**INFORMATION GIVEN**:
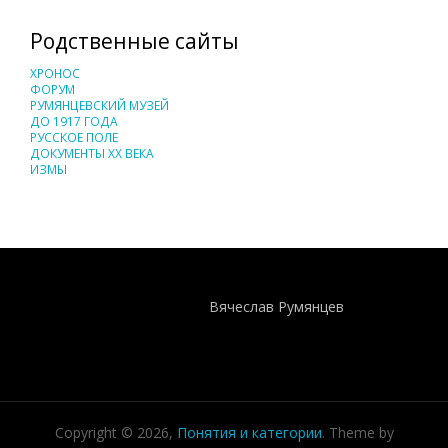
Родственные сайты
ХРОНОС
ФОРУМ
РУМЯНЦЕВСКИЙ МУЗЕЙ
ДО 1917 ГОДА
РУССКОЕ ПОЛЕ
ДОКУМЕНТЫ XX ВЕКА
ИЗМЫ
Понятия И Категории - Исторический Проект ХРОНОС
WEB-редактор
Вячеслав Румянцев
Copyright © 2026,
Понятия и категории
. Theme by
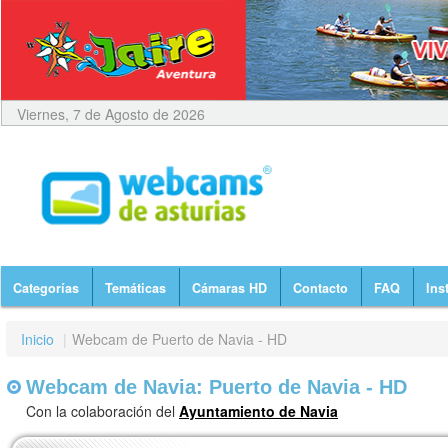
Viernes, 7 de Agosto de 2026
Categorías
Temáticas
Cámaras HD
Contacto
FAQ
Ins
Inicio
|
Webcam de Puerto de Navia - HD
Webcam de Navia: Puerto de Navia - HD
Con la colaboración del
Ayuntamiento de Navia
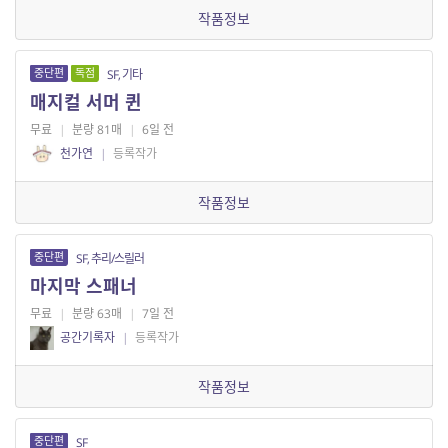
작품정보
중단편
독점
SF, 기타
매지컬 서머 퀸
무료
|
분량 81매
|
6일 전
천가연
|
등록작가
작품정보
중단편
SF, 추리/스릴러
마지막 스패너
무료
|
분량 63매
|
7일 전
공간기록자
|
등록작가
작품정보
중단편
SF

**YOUR GOAL**: Restate the records above verbatim. Pictures stay out.

**ANSWER BELOW**:
Родственные сайты
ХРОНОС
ФОРУМ
РУМЯНЦЕВСКИЙ МУЗЕЙ
ДО 1917 ГОДА
РУССКОЕ ПОЛЕ
ДОКУМЕНТЫ XX ВЕКА
ИЗМЫ
Понятия И Категории - Исторический Проект ХРОНОС
WEB-редактор
Вячеслав Румянцев
Copyright © 2026,
Понятия и категории
. Theme by
Viernes, 7 de Agosto de 2026
Categorías
Temáticas
Cámaras HD
Contacto
FAQ
Ins
Inicio
|
Webcam de Puerto de Navia - HD
Webcam de Navia: Puerto de Navia - HD
Con la colaboración del
Ayuntamiento de Navia
작품정보
중단편
독점
SF, 기타
매지컬 서머 퀸
무료
|
분량 81매
|
6일 전
천가연
|
등록작가
작품정보
중단편
SF, 추리/스릴러
마지막 스패너
무료
|
분량 63매
|
7일 전
공간기록자
|
등록작가
작품정보
중단편
SF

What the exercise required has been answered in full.